Intégrer le traitement et la prévention du VIH dans l'est de la RDC
Intégrer le traitement et la prévention du VIH dans l'est de la RDC
DUNGU, République démocratique du Congo, 13 juillet (HCR) - Joséphine est l'une des 250 000 personnes déracinées de force dans cette région isolée et en proie au chaos, à l'est de la République démocratique du Congo (RDC).
Le motif de sa fuite - et celle de tant d'autres - est l'une des milices armées les plus cruelles au monde, l'Armée de résistance du Seigneur (LRA), tristement célèbre pour ses exactions contre les civils. Agée de 35 ans, Joséphine est arrivée au site de Li-nakofu accueillant des personnes déplacées internes à la suite d'une attaque de la LRA contre son village. En avril, la LRA a de nouveau perpétré une attaque, cette fois à 500 mètres de l'installation où les personnes avaient trouvé refuge après de précédentes exactions de ce groupe armé. Durant l'attaque, deux de ses filles âgées de 9 et 11 ans ont été kidnappées ainsi qu'une autre fillette de 12 ans. Les jeunes filles ont été relâchées depuis, mais la LRA continue de rôder non loin du site.
Dans cette région de l'est de la RDC, pas un jour ne se passe sans que des personnes soient frappées directement ou aient vent d'attaques menées par la milice. Toutefois après avoir été forcés de quitter leur maison, les personnes déplacées continuent de souffrir. Elles sont victimisées une deuxième fois, car elles subissent des violences sexuelles, des extorsions et leur famille est séparée. Les rares infrastructures en place pour les aider sont souvent détruites par les milices, qui visent souvent les centres de santé et les écoles. Par ailleurs, le taux élevé d'infection au VIH est moins visible mais tout aussi néfaste.
Depuis 2009, le HCR gère un programme de lutte contre le VIH comprenant une approche intégrée pour répondre aux besoins des populations locale et déplacée, tout en améliorant la qualité des services de santé disponibles.
Le programme vise à lutter contre l'infection au VIH en s'attachant à promouvoir l'usage du préservatif, les techniques de transfusion de sang non contaminé, le traitement des maladies sexuellement transmissibles et la prévention de la transmission mère-enfant. Il fournit également le dépistage volontaire ainsi que l'aide psychologique et la prophylaxie post-exposition en cas de violence sexuelle.
Le docteur Mukuna Ghislain, coordonnateur du projet de lutte contre le VIH pour Oxfam Québec, un partenaire opérationnel du HCR, se félicite de l'approche intégrée qui est à la base de ce projet : « Ce n'est pas la peine d'avoir un programme de lutte contre l'infection par le VIH s'il n'intègre pas la prévention », a-t-il expliqué. « Dans la lutte et la prévention contre le VIH, il faut répondre à de multiples problèmes. »
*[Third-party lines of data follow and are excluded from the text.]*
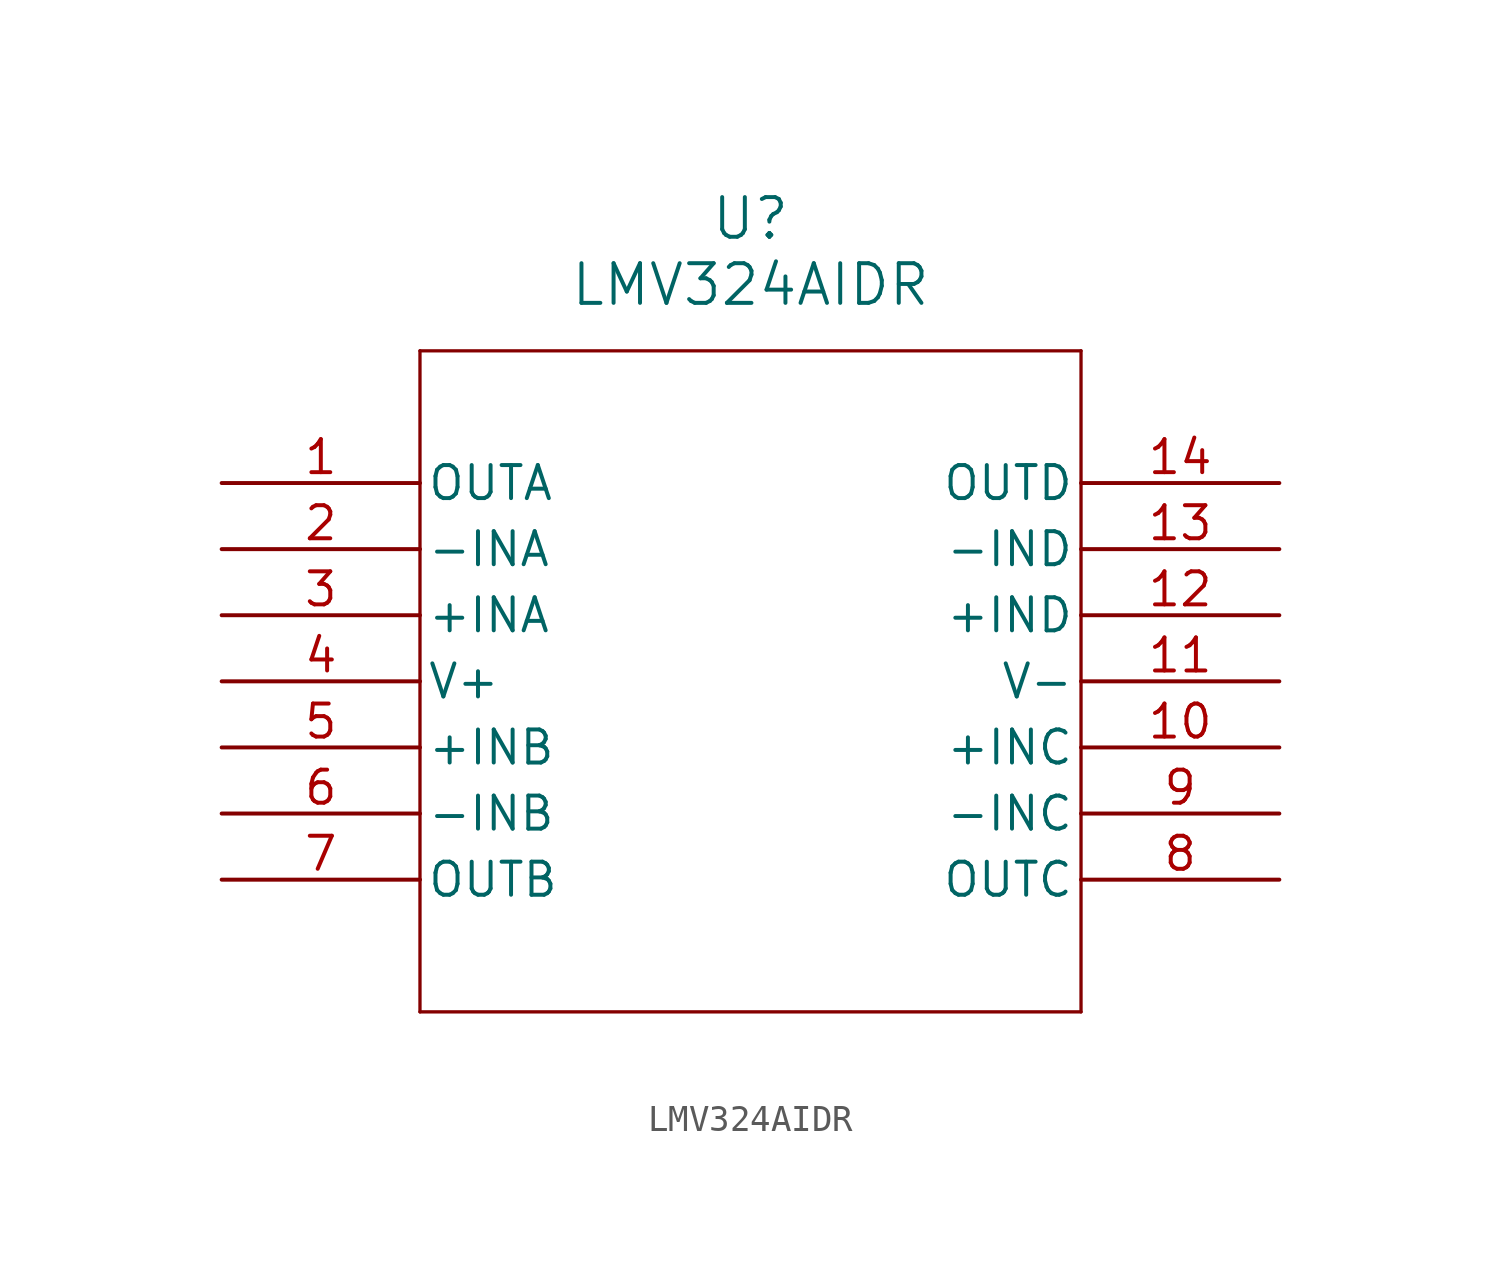
<source format=kicad_sym>
(kicad_symbol_lib
  (version 20211014)
  (generator kicad_symbol_editor)
  (symbol "LMV324AIDR"
    (pin_names
      (offset 0.254))
    (property "Reference" "U"
      (at 20.32 10.16 0)
      (effects (font (size 1.524 1.524))))
    (property "Value" "LMV324AIDR"
      (at 20.32 7.62 0)
      (effects (font (size 1.524 1.524))))
    (symbol "LMV324AIDR_0_1"
      (polyline (pts (xy 7.62 5.08) (xy 7.62 -20.32)) (stroke (width 0.127) (type default) (color 0 0 0 0)) (fill (type none)))
      (polyline (pts (xy 7.62 -20.32) (xy 33.02 -20.32)) (stroke (width 0.127) (type default) (color 0 0 0 0)) (fill (type none)))
      (polyline (pts (xy 33.02 -20.32) (xy 33.02 5.08)) (stroke (width 0.127) (type default) (color 0 0 0 0)) (fill (type none)))
      (polyline (pts (xy 33.02 5.08) (xy 7.62 5.08)) (stroke (width 0.127) (type default) (color 0 0 0 0)) (fill (type none)))
      (pin output line (at 0 0 0) (length 7.62) (name "OUTA" (effects (font (size 1.27 1.27)))) (number "1" (effects (font (size 1.27 1.27)))))
      (pin input line (at 0 -2.54 0) (length 7.62) (name "-INA" (effects (font (size 1.27 1.27)))) (number "2" (effects (font (size 1.27 1.27)))))
      (pin input line (at 0 -5.08 0) (length 7.62) (name "+INA" (effects (font (size 1.27 1.27)))) (number "3" (effects (font (size 1.27 1.27)))))
      (pin power_in line (at 0 -7.62 0) (length 7.62) (name "V+" (effects (font (size 1.27 1.27)))) (number "4" (effects (font (size 1.27 1.27)))))
      (pin input line (at 0 -10.16 0) (length 7.62) (name "+INB" (effects (font (size 1.27 1.27)))) (number "5" (effects (font (size 1.27 1.27)))))
      (pin input line (at 0 -12.7 0) (length 7.62) (name "-INB" (effects (font (size 1.27 1.27)))) (number "6" (effects (font (size 1.27 1.27)))))
      (pin output line (at 0 -15.24 0) (length 7.62) (name "OUTB" (effects (font (size 1.27 1.27)))) (number "7" (effects (font (size 1.27 1.27)))))
      (pin output line (at 40.64 -15.24 180) (length 7.62) (name "OUTC" (effects (font (size 1.27 1.27)))) (number "8" (effects (font (size 1.27 1.27)))))
      (pin input line (at 40.64 -12.7 180) (length 7.62) (name "-INC" (effects (font (size 1.27 1.27)))) (number "9" (effects (font (size 1.27 1.27)))))
      (pin input line (at 40.64 -10.16 180) (length 7.62) (name "+INC" (effects (font (size 1.27 1.27)))) (number "10" (effects (font (size 1.27 1.27)))))
      (pin power_in line (at 40.64 -7.62 180) (length 7.62) (name "V-" (effects (font (size 1.27 1.27)))) (number "11" (effects (font (size 1.27 1.27)))))
      (pin input line (at 40.64 -5.08 180) (length 7.62) (name "+IND" (effects (font (size 1.27 1.27)))) (number "12" (effects (font (size 1.27 1.27)))))
      (pin input line (at 40.64 -2.54 180) (length 7.62) (name "-IND" (effects (font (size 1.27 1.27)))) (number "13" (effects (font (size 1.27 1.27)))))
      (pin output line (at 40.64 0 180) (length 7.62) (name "OUTD" (effects (font (size 1.27 1.27)))) (number "14" (effects (font (size 1.27 1.27))))))))
</source>
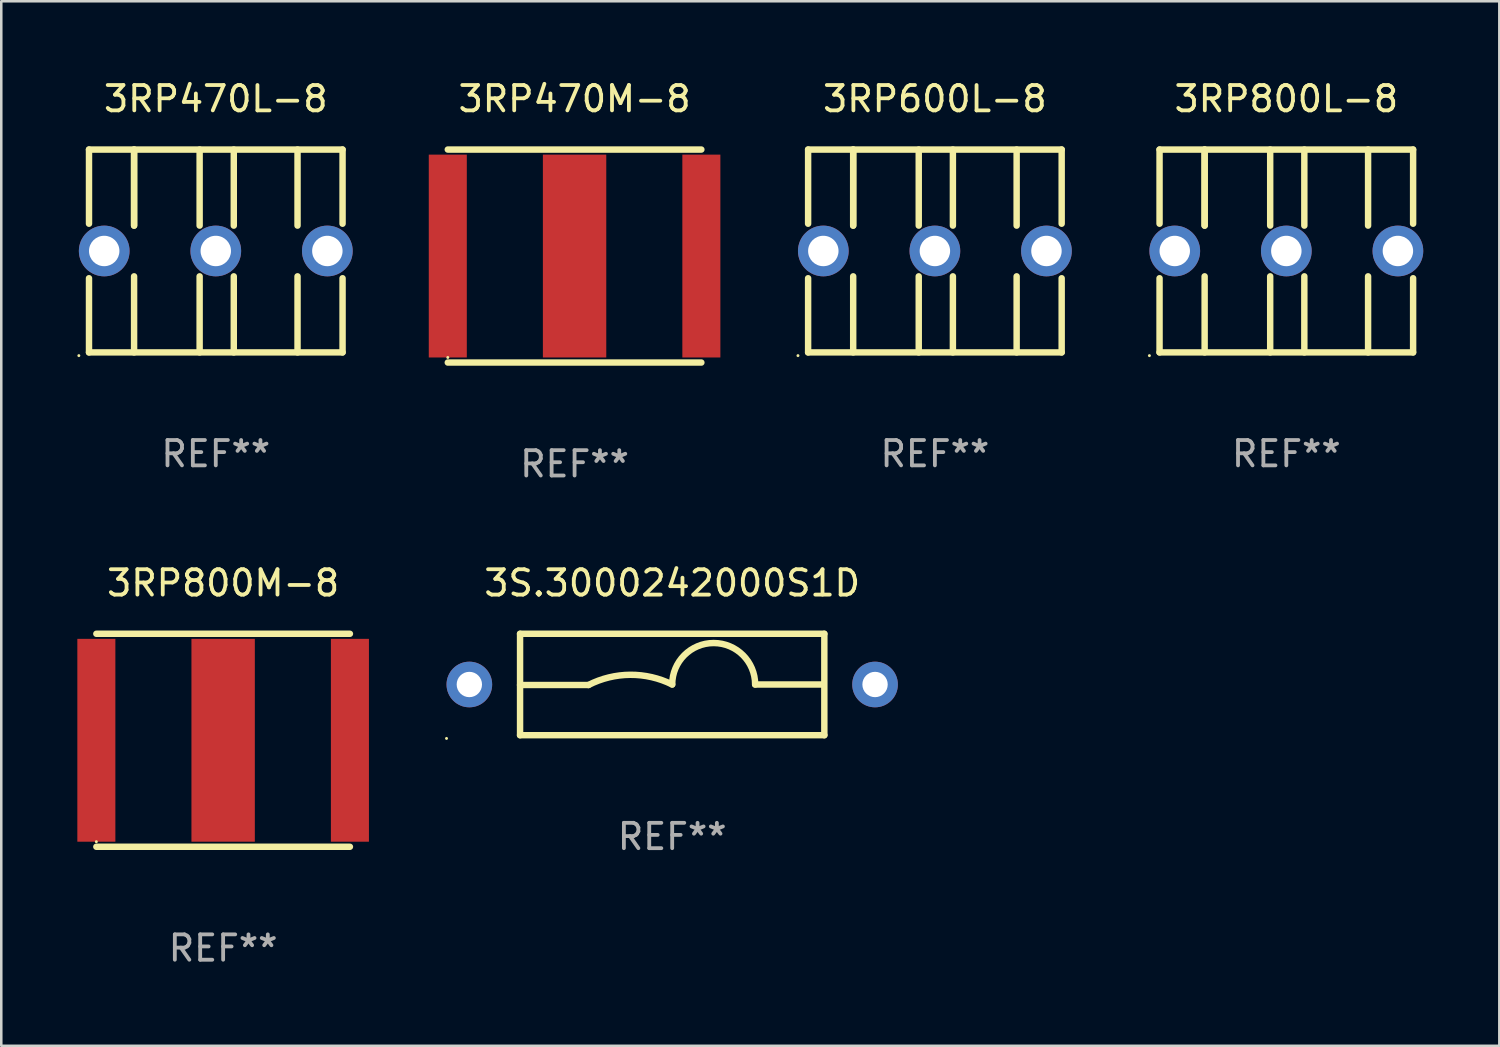
<source format=kicad_pcb>
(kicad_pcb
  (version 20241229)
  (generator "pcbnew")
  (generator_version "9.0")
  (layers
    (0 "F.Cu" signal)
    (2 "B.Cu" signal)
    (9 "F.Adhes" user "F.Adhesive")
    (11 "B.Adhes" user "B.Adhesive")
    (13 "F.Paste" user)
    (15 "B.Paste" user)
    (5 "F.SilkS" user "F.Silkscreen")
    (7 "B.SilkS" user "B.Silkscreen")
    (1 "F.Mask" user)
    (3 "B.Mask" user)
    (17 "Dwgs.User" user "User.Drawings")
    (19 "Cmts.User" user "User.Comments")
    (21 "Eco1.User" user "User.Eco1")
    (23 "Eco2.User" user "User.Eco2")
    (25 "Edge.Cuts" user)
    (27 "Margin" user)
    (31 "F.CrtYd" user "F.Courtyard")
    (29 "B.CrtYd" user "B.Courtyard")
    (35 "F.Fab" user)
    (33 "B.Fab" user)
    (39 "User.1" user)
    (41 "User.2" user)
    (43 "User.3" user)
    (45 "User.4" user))
  (footprint "3S.3000242000S1D"
    (layer "F.Cu")
    (at 23.46 23.945)
    (property "Reference" "3S.3000242000S1D" (at 0 -4 0) (layer "F.SilkS") (effects (font (size 1 1) (thickness 0.15))))
    (attr through_hole)
    (fp_line (start -6 -2) (end 6 -2) (stroke (width 0.254) (type solid)) (layer "F.SilkS"))
    (fp_line (start -6 0.02) (end -3.302 0.02) (stroke (width 0.254) (type solid)) (layer "F.SilkS"))
    (fp_line (start -6 2) (end -6 -2) (stroke (width 0.254) (type solid)) (layer "F.SilkS"))
    (fp_line (start 5.969 0) (end 3.271 0) (stroke (width 0.254) (type solid)) (layer "F.SilkS"))
    (fp_line (start 6 -2) (end 6 2) (stroke (width 0.254) (type solid)) (layer "F.SilkS"))
    (fp_line (start 6 2) (end -6 2) (stroke (width 0.254) (type solid)) (layer "F.SilkS"))
    (fp_arc (start -3.302007 0.020218) (mid -1.653409 -0.382715) (end 0 0) (stroke (width 0.254001) (type solid)) (layer "F.SilkS"))
    (fp_arc (start 0.000001 0) (mid 1.635497 -1.634823) (end 3.270993 0) (stroke (width 0.254001) (type solid)) (layer "F.SilkS"))
    (fp_circle (center -8.9 2.127) (end -8.87 2.127) (stroke (width 0.06) (type solid)) (fill no) (layer "F.SilkS"))
    (fp_text user "REF**" (at 0 6 0) (layer "F.Fab") (effects (font (size 1 1) (thickness 0.15))))
    (pad "1" thru_hole circle (at -8 0) (size 1.8 1.8) (drill 1) (layers "*.Cu" "*.Mask"))
    (pad "2" thru_hole circle (at 8 0) (size 1.8 1.8) (drill 1) (layers "*.Cu" "*.Mask")))
  (footprint "3RP470L-8"
    (layer "F.Cu")
    (at 5.46 6.848)
    (property "Reference" "3RP470L-8" (at 0 -6 0) (layer "F.SilkS") (effects (font (size 1 1) (thickness 0.15))))
    (attr through_hole)
    (fp_line (start -5 -4) (end -5 -1.075) (stroke (width 0.254) (type solid)) (layer "F.SilkS"))
    (fp_line (start -5 -4) (end 5 -4) (stroke (width 0.254) (type solid)) (layer "F.SilkS"))
    (fp_line (start -5 1.075) (end -5 4) (stroke (width 0.254) (type solid)) (layer "F.SilkS"))
    (fp_line (start -5 4) (end 5 4) (stroke (width 0.254) (type solid)) (layer "F.SilkS"))
    (fp_line (start -3.222 -1) (end -3.222 -4) (stroke (width 0.254) (type solid)) (layer "F.SilkS"))
    (fp_line (start -3.222 -1) (end -3.222 -4) (stroke (width 0.254) (type solid)) (layer "F.SilkS"))
    (fp_line (start -3.222 1) (end -3.222 4) (stroke (width 0.254) (type solid)) (layer "F.SilkS"))
    (fp_line (start -0.637 -1) (end -0.637 -4) (stroke (width 0.254) (type solid)) (layer "F.SilkS"))
    (fp_line (start -0.637 1) (end -0.637 4) (stroke (width 0.254) (type solid)) (layer "F.SilkS"))
    (fp_line (start 0.71 -1) (end 0.71 -4) (stroke (width 0.254) (type solid)) (layer "F.SilkS"))
    (fp_line (start 0.71 1) (end 0.71 4) (stroke (width 0.254) (type solid)) (layer "F.SilkS"))
    (fp_line (start 3.224 -1) (end 3.224 -4) (stroke (width 0.254) (type solid)) (layer "F.SilkS"))
    (fp_line (start 3.224 1) (end 3.224 4) (stroke (width 0.254) (type solid)) (layer "F.SilkS"))
    (fp_line (start 5 -4) (end 5 -1.075) (stroke (width 0.254) (type solid)) (layer "F.SilkS"))
    (fp_line (start 5 1.075) (end 5 4) (stroke (width 0.254) (type solid)) (layer "F.SilkS"))
    (fp_circle (center -5.4 4.127) (end -5.37 4.127) (stroke (width 0.06) (type solid)) (fill no) (layer "F.SilkS"))
    (fp_text user "REF**" (at 0 8 0) (layer "F.Fab") (effects (font (size 1 1) (thickness 0.15))))
    (pad "1" thru_hole circle (at -4.4 0) (size 2 2) (drill 1.2) (layers "*.Cu" "*.Mask"))
    (pad "2" thru_hole circle (at 4.4 0) (size 2 2) (drill 1.2) (layers "*.Cu" "*.Mask"))
    (pad "3" thru_hole circle (at 0 0) (size 2 2) (drill 1.2) (layers "*.Cu" "*.Mask")))
  (footprint "3RP600L-8"
    (layer "F.Cu")
    (at 33.82 6.848)
    (property "Reference" "3RP600L-8" (at 0 -6 0) (layer "F.SilkS") (effects (font (size 1 1) (thickness 0.15))))
    (attr through_hole)
    (fp_line (start -5 -4) (end -5 -1.075) (stroke (width 0.254) (type solid)) (layer "F.SilkS"))
    (fp_line (start -5 -4) (end 5 -4) (stroke (width 0.254) (type solid)) (layer "F.SilkS"))
    (fp_line (start -5 1.075) (end -5 4) (stroke (width 0.254) (type solid)) (layer "F.SilkS"))
    (fp_line (start -5 4) (end 5 4) (stroke (width 0.254) (type solid)) (layer "F.SilkS"))
    (fp_line (start -3.222 -1) (end -3.222 -4) (stroke (width 0.254) (type solid)) (layer "F.SilkS"))
    (fp_line (start -3.222 -1) (end -3.222 -4) (stroke (width 0.254) (type solid)) (layer "F.SilkS"))
    (fp_line (start -3.222 1) (end -3.222 4) (stroke (width 0.254) (type solid)) (layer "F.SilkS"))
    (fp_line (start -0.637 -1) (end -0.637 -4) (stroke (width 0.254) (type solid)) (layer "F.SilkS"))
    (fp_line (start -0.637 1) (end -0.637 4) (stroke (width 0.254) (type solid)) (layer "F.SilkS"))
    (fp_line (start 0.71 -1) (end 0.71 -4) (stroke (width 0.254) (type solid)) (layer "F.SilkS"))
    (fp_line (start 0.71 1) (end 0.71 4) (stroke (width 0.254) (type solid)) (layer "F.SilkS"))
    (fp_line (start 3.224 -1) (end 3.224 -4) (stroke (width 0.254) (type solid)) (layer "F.SilkS"))
    (fp_line (start 3.224 1) (end 3.224 4) (stroke (width 0.254) (type solid)) (layer "F.SilkS"))
    (fp_line (start 5 -4) (end 5 -1.075) (stroke (width 0.254) (type solid)) (layer "F.SilkS"))
    (fp_line (start 5 1.075) (end 5 4) (stroke (width 0.254) (type solid)) (layer "F.SilkS"))
    (fp_circle (center -5.4 4.127) (end -5.37 4.127) (stroke (width 0.06) (type solid)) (fill no) (layer "F.SilkS"))
    (fp_text user "REF**" (at 0 8 0) (layer "F.Fab") (effects (font (size 1 1) (thickness 0.15))))
    (pad "1" thru_hole circle (at -4.4 0) (size 2 2) (drill 1.2) (layers "*.Cu" "*.Mask"))
    (pad "2" thru_hole circle (at 4.4 0) (size 2 2) (drill 1.2) (layers "*.Cu" "*.Mask"))
    (pad "3" thru_hole circle (at 0 0) (size 2 2) (drill 1.2) (layers "*.Cu" "*.Mask")))
  (footprint "3RP800L-8"
    (layer "F.Cu")
    (at 47.68 6.848)
    (property "Reference" "3RP800L-8" (at 0 -6 0) (layer "F.SilkS") (effects (font (size 1 1) (thickness 0.15))))
    (attr through_hole)
    (fp_line (start -5 -4) (end -5 -1.075) (stroke (width 0.254) (type solid)) (layer "F.SilkS"))
    (fp_line (start -5 -4) (end 5 -4) (stroke (width 0.254) (type solid)) (layer "F.SilkS"))
    (fp_line (start -5 1.075) (end -5 4) (stroke (width 0.254) (type solid)) (layer "F.SilkS"))
    (fp_line (start -5 4) (end 5 4) (stroke (width 0.254) (type solid)) (layer "F.SilkS"))
    (fp_line (start -3.222 -1) (end -3.222 -4) (stroke (width 0.254) (type solid)) (layer "F.SilkS"))
    (fp_line (start -3.222 -1) (end -3.222 -4) (stroke (width 0.254) (type solid)) (layer "F.SilkS"))
    (fp_line (start -3.222 1) (end -3.222 4) (stroke (width 0.254) (type solid)) (layer "F.SilkS"))
    (fp_line (start -0.637 -1) (end -0.637 -4) (stroke (width 0.254) (type solid)) (layer "F.SilkS"))
    (fp_line (start -0.637 1) (end -0.637 4) (stroke (width 0.254) (type solid)) (layer "F.SilkS"))
    (fp_line (start 0.71 -1) (end 0.71 -4) (stroke (width 0.254) (type solid)) (layer "F.SilkS"))
    (fp_line (start 0.71 1) (end 0.71 4) (stroke (width 0.254) (type solid)) (layer "F.SilkS"))
    (fp_line (start 3.224 -1) (end 3.224 -4) (stroke (width 0.254) (type solid)) (layer "F.SilkS"))
    (fp_line (start 3.224 1) (end 3.224 4) (stroke (width 0.254) (type solid)) (layer "F.SilkS"))
    (fp_line (start 5 -4) (end 5 -1.075) (stroke (width 0.254) (type solid)) (layer "F.SilkS"))
    (fp_line (start 5 1.075) (end 5 4) (stroke (width 0.254) (type solid)) (layer "F.SilkS"))
    (fp_circle (center -5.4 4.127) (end -5.37 4.127) (stroke (width 0.06) (type solid)) (fill no) (layer "F.SilkS"))
    (fp_text user "REF**" (at 0 8 0) (layer "F.Fab") (effects (font (size 1 1) (thickness 0.15))))
    (pad "1" thru_hole circle (at -4.4 0) (size 2 2) (drill 1.2) (layers "*.Cu" "*.Mask"))
    (pad "2" thru_hole circle (at 4.4 0) (size 2 2) (drill 1.2) (layers "*.Cu" "*.Mask"))
    (pad "3" thru_hole circle (at 0 0) (size 2 2) (drill 1.2) (layers "*.Cu" "*.Mask")))
  (footprint "3RP470M-8"
    (layer "F.Cu")
    (at 19.61 7.048)
    (property "Reference" "3RP470M-8" (at 0 -6.2 0) (layer "F.SilkS") (effects (font (size 1 1) (thickness 0.15))))
    (attr through_hole)
    (fp_line (start -5 -4.2) (end 5 -4.2) (stroke (width 0.254) (type solid)) (layer "F.SilkS"))
    (fp_line (start -5 4.2) (end 5 4.2) (stroke (width 0.254) (type solid)) (layer "F.SilkS"))
    (fp_circle (center -5 4) (end -4.97 4) (stroke (width 0.06) (type solid)) (fill no) (layer "F.SilkS"))
    (fp_text user "REF**" (at 0 8.2 0) (layer "F.Fab") (effects (font (size 1 1) (thickness 0.15))))
    (pad "1" smd rect (at -5 0) (size 1.5 8) (layers "F.Cu" "F.Mask" "F.Paste"))
    (pad "2" smd rect (at 5 0) (size 1.5 8) (layers "F.Cu" "F.Mask" "F.Paste"))
    (pad "3" smd rect (at 0 0) (size 2.5 8) (layers "F.Cu" "F.Mask" "F.Paste")))
  (footprint "3RP800M-8"
    (layer "F.Cu")
    (at 5.75 26.145)
    (property "Reference" "3RP800M-8" (at 0 -6.2 0) (layer "F.SilkS") (effects (font (size 1 1) (thickness 0.15))))
    (attr through_hole)
    (fp_line (start -5 -4.2) (end 5 -4.2) (stroke (width 0.254) (type solid)) (layer "F.SilkS"))
    (fp_line (start -5 4.2) (end 5 4.2) (stroke (width 0.254) (type solid)) (layer "F.SilkS"))
    (fp_circle (center -5 4) (end -4.97 4) (stroke (width 0.06) (type solid)) (fill no) (layer "F.SilkS"))
    (fp_text user "REF**" (at 0 8.2 0) (layer "F.Fab") (effects (font (size 1 1) (thickness 0.15))))
    (pad "1" smd rect (at -5 0) (size 1.5 8) (layers "F.Cu" "F.Mask" "F.Paste"))
    (pad "2" smd rect (at 5 0) (size 1.5 8) (layers "F.Cu" "F.Mask" "F.Paste"))
    (pad "3" smd rect (at 0 0) (size 2.5 8) (layers "F.Cu" "F.Mask" "F.Paste")))
  (gr_rect
    (start -3 -3)
    (end 56.08 38.193)
    (stroke (width 0.1) (type default))
    (fill no)
    (layer "Edge.Cuts")))
</source>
On compte plus de 100 000 personnes vivant dans la zone de santé de Dungu, une région divisée en 20 sections, dont trois sont inaccessibles en raison de l'activité de la LRA. L'hôpital de Dungu est le seul endroit où peut s'effectuer le dépistage du VIH. Le docteur Benjamin Manano, directeur de cet hôpital, a indiqué que 65% des personnes hospitalisées et infectées par le VIH sont des femmes.
Le docteur Ghislain estime toutefois que le programme donne déjà des résultats prometteurs. « Avant la mise en oeuvre de ce projet », a expliqué le docteur Ghislain, « les soins étaient limités pour les personnes souffrant de maladies sexuellement transmissibles. Désormais, non seulement les soins de santé existent, mais les techniciens et les personnels de santé ont également suivi des formations. » Il attribue la participation communautaire et l'appropriation par les parties concernées au succès de ce programme. Toutefois le programme reste confronté à des défis.
L'accès aux bénéficiaires, qui sont des personnes déplacées et se cachant souvent dans des régions très isolées et peu sûres, est l'obstacle le plus important pour le HCR et ses partenaires. Le travail est difficile et dangereux.
Le prix de la consultation est un autre problème. Une visite à l'hôpital de Dungu coûte un dollar, une consultation avec une infirmière coûte cinquante cents. Même ce prix infime est au-delà des moyens de nombreuses personnes déplacées.
On compte actuellement plus de 1,8 million de personnes déplacées internes en République démocratique du Congo. Le HCR manque de financement pour ses programmes en matière de protection et d'assistance au bénéfice de ces personnes déplacées parmi les plus vulnérables au monde.
Par Céline Schmitt à Dungu, République démocratique du Congo.